In breve: Sì, un boiler che fa rumore mentre scalda quasi sempre ha la resistenza incrostata di calcare: i crepitii e i borbottii sono bolle di vapore che si formano sotto lo strato di incrostazione. Il rumore in sé non è pericoloso, ma segnala consumi più alti e una resistenza che sta lavorando male. La pulizia va fatta da un tecnico.
Che rumore fa un boiler incrostato
Di notte, quando la casa è silenziosa, lo senti bene: un crepitio, come sabbia scossa in una pentola, oppure un borbottio simile all'acqua che sta per bollire. Il boiler fa rumore soprattutto nelle fasi in cui scalda, e smette quando raggiunge la temperatura. Se ti riconosci in questa descrizione, il calcare è il primo indiziato.
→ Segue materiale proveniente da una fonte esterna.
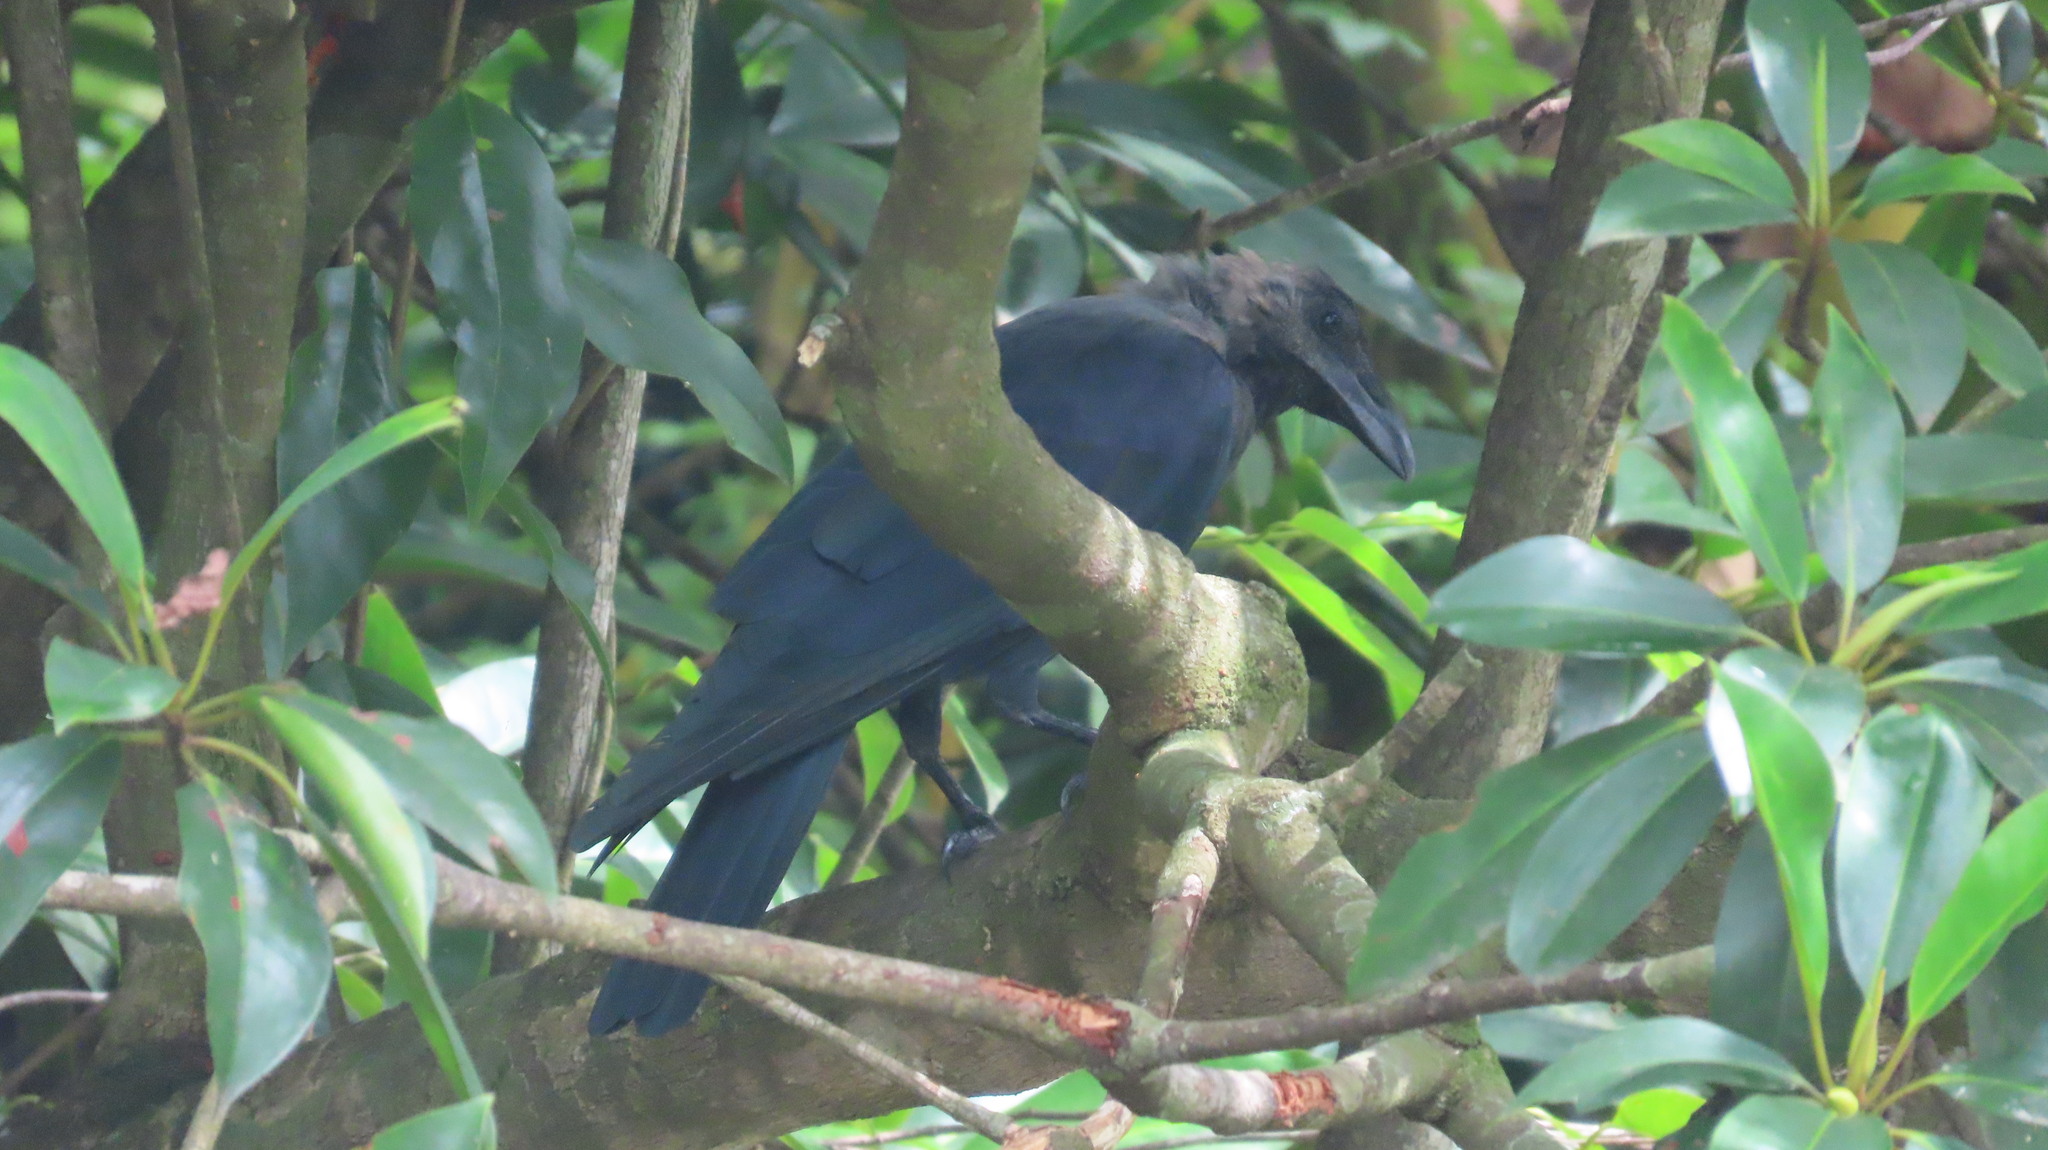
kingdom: Animalia
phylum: Chordata
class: Aves
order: Passeriformes
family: Corvidae
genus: Corvus
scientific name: Corvus splendens
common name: House crow
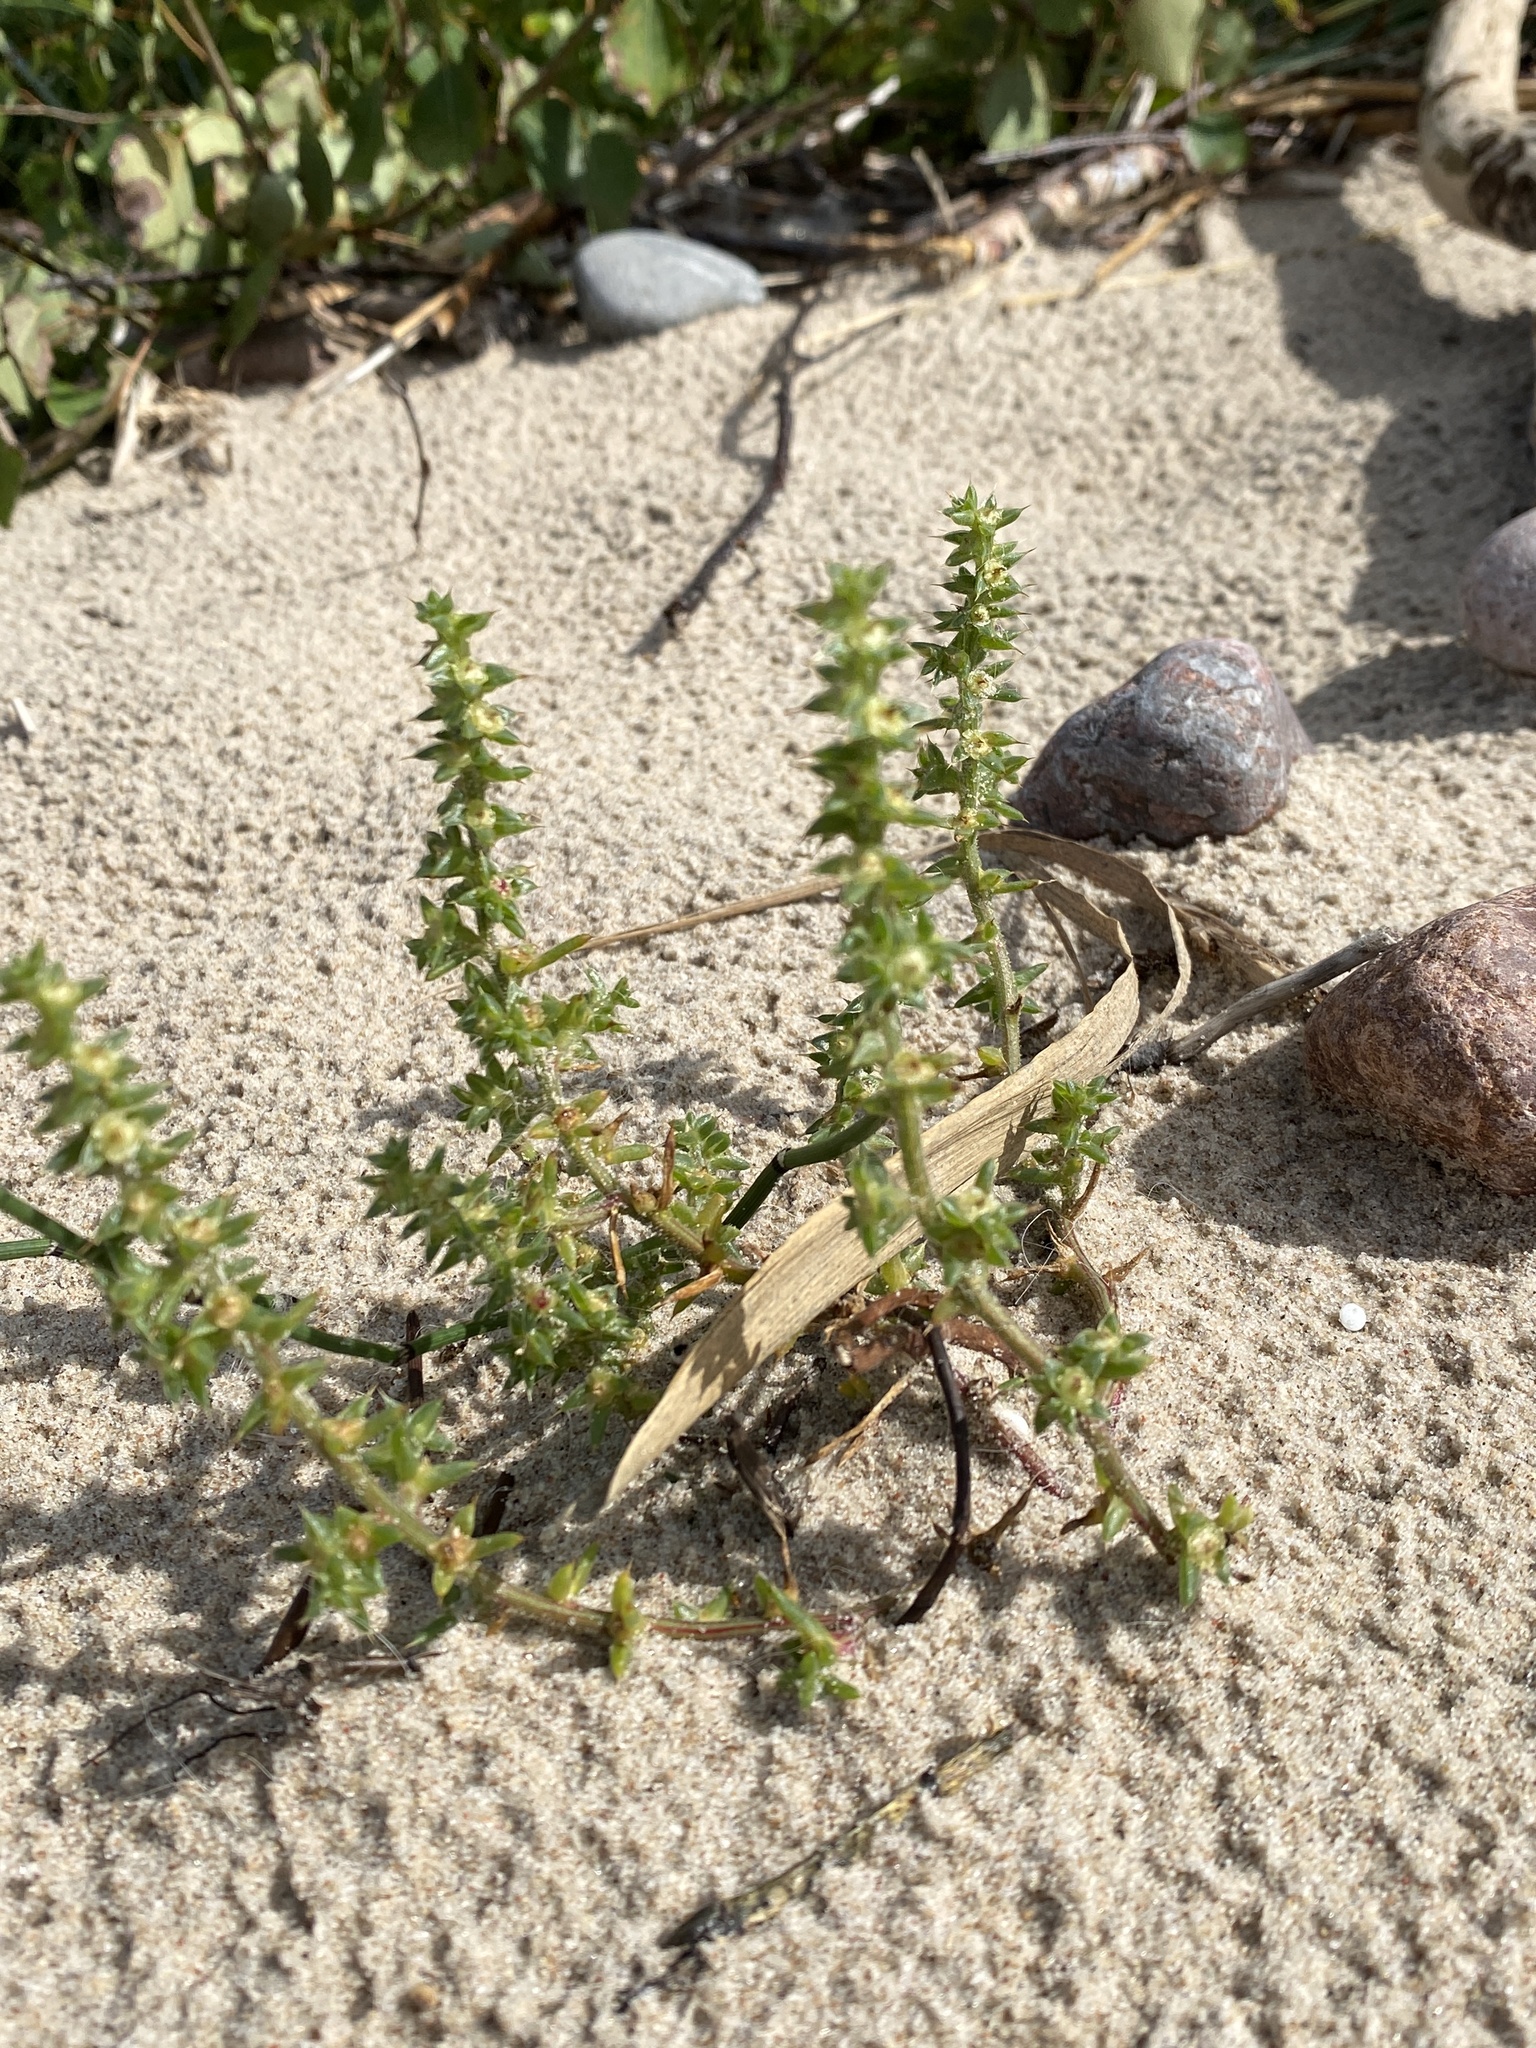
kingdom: Plantae
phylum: Tracheophyta
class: Magnoliopsida
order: Caryophyllales
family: Amaranthaceae
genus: Salsola
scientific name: Salsola kali
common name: Saltwort
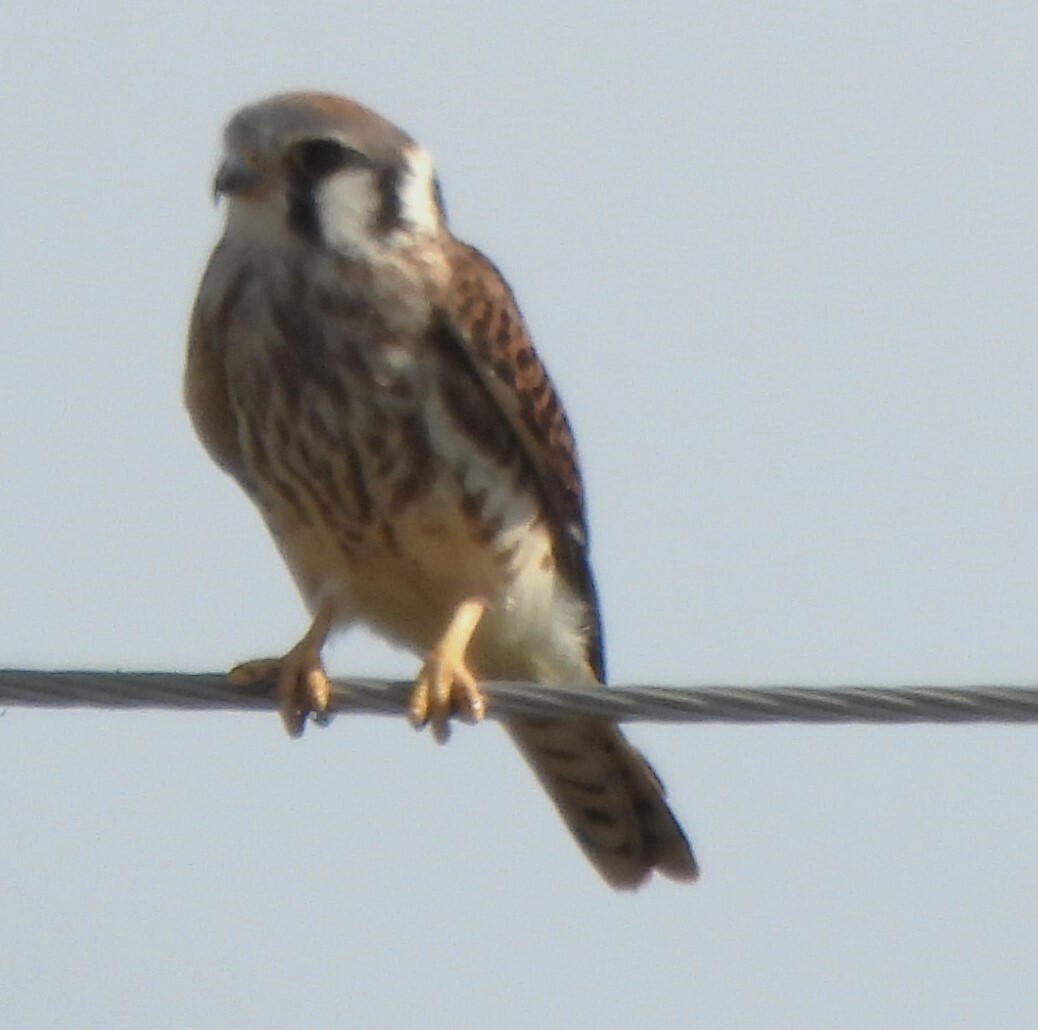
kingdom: Animalia
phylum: Chordata
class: Aves
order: Falconiformes
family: Falconidae
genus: Falco
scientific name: Falco sparverius
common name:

Il meccanismo è semplice. Il calcare si deposita sulla resistenza elettrica e forma una crosta. Sotto quella crosta l'acqua a contatto col metallo si surriscalda, forma microbolle di vapore che scoppiano di colpo, e ogni scoppio è uno dei crepitii che senti. Più la crosta è spessa, più il concerto aumenta.
Il rumore è un problema? Cosa succede se lo ignori
Il suono in sé non fa danni. Il punto è quello che racconta: una resistenza incrostata deve lavorare più a lungo per scaldare la stessa acqua, quindi la bolletta sale. E il metallo della resistenza, costretto a temperature più alte del previsto, invecchia prima. Prima o poi si brucia, di solito nel momento meno opportuno.
Ci sono anche altri segnali che vanno a braccetto col rumore: l'acqua calda che finisce prima del solito, tempi di riscaldamento più lunghi, a volte acqua che esce con qualche granello biancastro. Se noti due o tre di questi sintomi insieme, la manutenzione non è più rimandabile.
Un rumore diverso merita attenzione a parte: se senti sibili forti, colpi secchi o vedi gocciolare dalla valvola di sicurezza in continuazione, spegni il boiler dall'interruttore e fai controllare presto. Potrebbe esserci un problema di pressione, non solo di calcare.
Cosa puoi fare tu e cosa spetta al tecnico
La tentazione di aprire il boiler e pulire la resistenza da soli è comprensibile, ma è un lavoro da professionista: bisogna togliere corrente, svuotare il serbatoio, smontare la flangia con la resistenza, sostituire la guarnizione e spesso anche l'anodo di magnesio, poi rimontare tutto a tenuta. Un errore sulla parte elettrica o sulla flangia significa scossa o allagamento.
Quello che puoi fare tu, invece, è utile e sicuro:
- Abbassa la temperatura impostata intorno ai 55-60 gradi: sopra i 60 il calcare precipita molto più in fretta.
- Annota da quanto tempo senti il rumore e se peggiora: è un'informazione preziosa per il tecnico.
- Se il boiler ha più di 8-10 anni e non è mai stato aperto, chiedi un preventivo anche per l'eventuale sostituzione: a volte conviene rispetto alla pulizia.